- _To do_:
Reproduce every item below word for word, leaving out the pictures.
━━━━━━
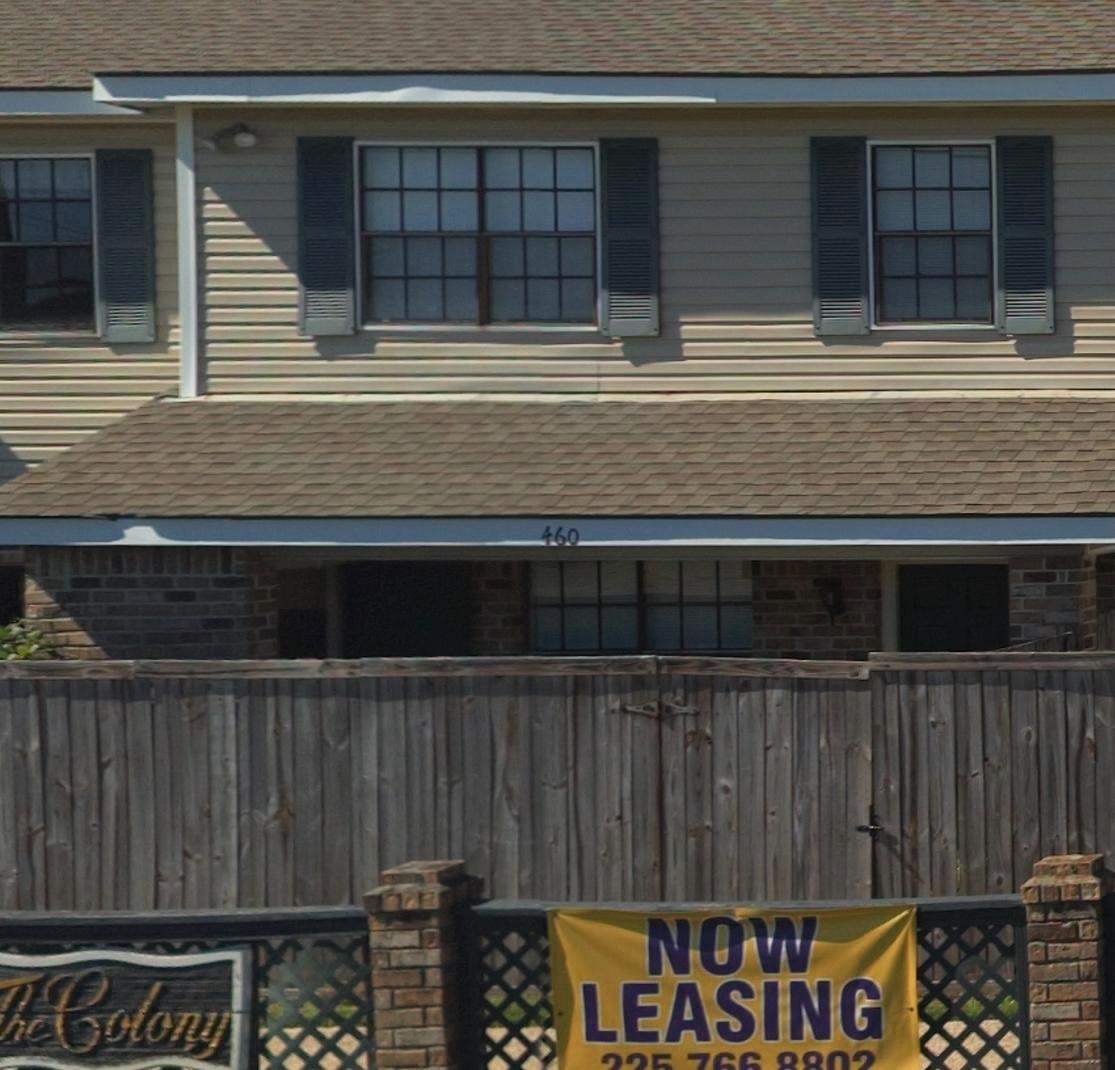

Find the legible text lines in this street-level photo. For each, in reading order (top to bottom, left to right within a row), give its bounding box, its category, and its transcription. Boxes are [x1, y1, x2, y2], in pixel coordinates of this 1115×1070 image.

[536, 522, 583, 549] StreetNumber: 460
[643, 909, 824, 981] None: NOW
[1, 961, 236, 1063] BusinessName: he Colony
[579, 974, 887, 1045] None: LEASING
━━━━━━
- _Answer for the task_:
Find the legible text lines in this street-level photo. For each, in reading order (top to bottom, left to right within a row), give its bounding box, its category, and its transcription. Boxes are [x1, y1, x2, y2], in pixel coordinates of this 1115×1070 image.

[536, 522, 583, 549] StreetNumber: 460
[643, 909, 824, 981] None: NOW
[1, 961, 236, 1063] BusinessName: he Colony
[579, 974, 887, 1045] None: LEASING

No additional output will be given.